#### [YOUR ASSIGNMENT]
Every entry below should appear in the answer exactly as written, apart from the pictures.

#### [SOURCE MATERIAL]
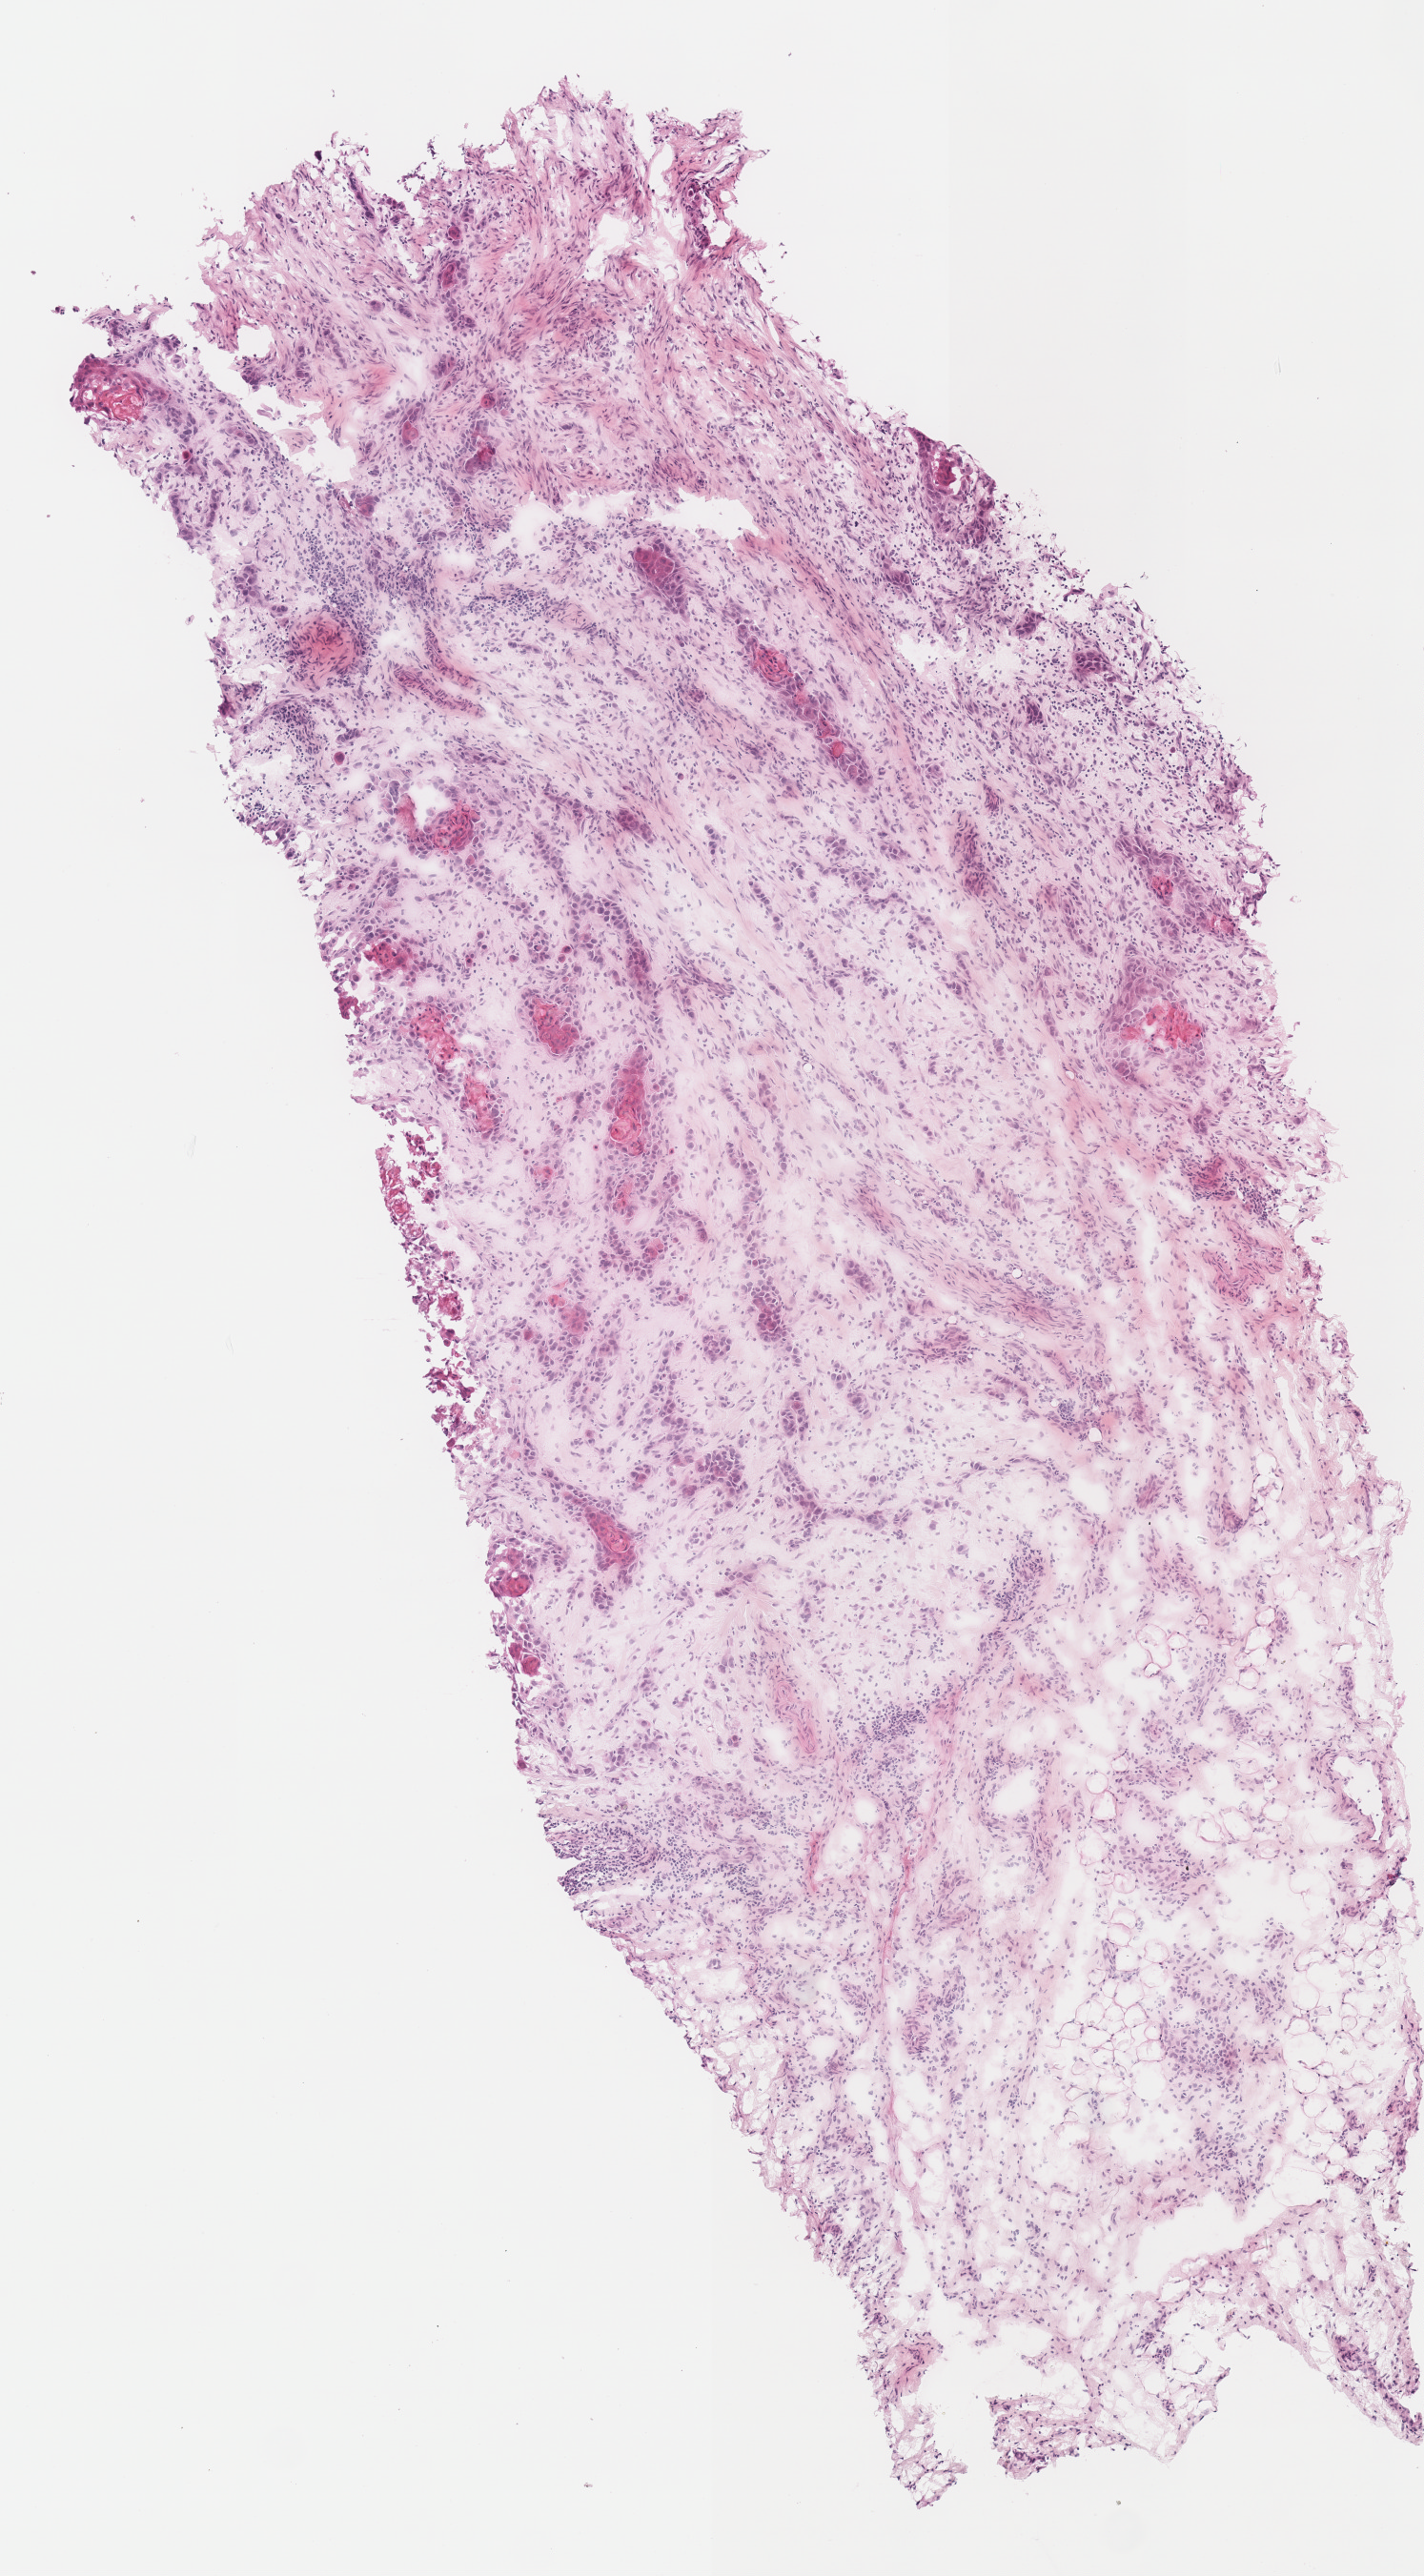
Whole-slide histology image, H&E-stained — a low-resolution overview of the entire scanned area, about 2.9 x 5.3 mm; frozen section; sample: primary tumour, head and neck. Patient: female, age at initial diagnosis 69 years. Histologic grade: G3 (poorly differentiated). Pathologist review of this section (percent, as recorded): tumour cells 90%, tumour nuclei 65%, normal cells 0%, stromal cells 10%, necrosis 0%. Infiltration values recorded for this section: lymphocyte infiltration 20%, monocyte infiltration 0%, neutrophil infiltration 0%.
* pathologic diagnosis: Squamous cell carcinoma, NOS (hypopharynx, NOS)
* AJCC pathologic stage: IVA (6th edition)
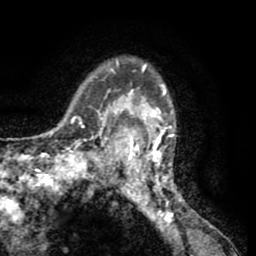
Breast MRI (dynamic contrast-enhanced), one axial slice; position 45 of 65 along the scan axis; cropped to one breast; dynamic contrast-enhanced series, time point 2 of 8 at this slice position (early post-contrast); 1.5 T; TE 2.6 ms, TR 5.8 ms; 2 mm slice thickness; 256 × 256 image matrix, field of view 165 × 165 mm. Female patient.
Annotated regions visible in this slice (semi-automatically segmented with operator editing):
- enhancing-tissue mask used for the functional tumour volume (all voxels passing the contrast-enhancement thresholds inside the analysis volume; usually the tumour): bounding box <103,56,183,204> (left, top, right, bottom; pixels)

#### [RESULT OF THE TASK]
Whole-slide histology image, H&E-stained — a low-resolution overview of the entire scanned area, about 2.9 x 5.3 mm; frozen section; sample: primary tumour, head and neck. Patient: female, age at initial diagnosis 69 years. Histologic grade: G3 (poorly differentiated). Pathologist review of this section (percent, as recorded): tumour cells 90%, tumour nuclei 65%, normal cells 0%, stromal cells 10%, necrosis 0%. Infiltration values recorded for this section: lymphocyte infiltration 20%, monocyte infiltration 0%, neutrophil infiltration 0%.
* pathologic diagnosis: Squamous cell carcinoma, NOS (hypopharynx, NOS)
* AJCC pathologic stage: IVA (6th edition)
Breast MRI (dynamic contrast-enhanced), one axial slice; position 45 of 65 along the scan axis; cropped to one breast; dynamic contrast-enhanced series, time point 2 of 8 at this slice position (early post-contrast); 1.5 T; TE 2.6 ms, TR 5.8 ms; 2 mm slice thickness; 256 × 256 image matrix, field of view 165 × 165 mm. Female patient.
Annotated regions visible in this slice (semi-automatically segmented with operator editing):
- enhancing-tissue mask used for the functional tumour volume (all voxels passing the contrast-enhancement thresholds inside the analysis volume; usually the tumour): bounding box <103,56,183,204> (left, top, right, bottom; pixels)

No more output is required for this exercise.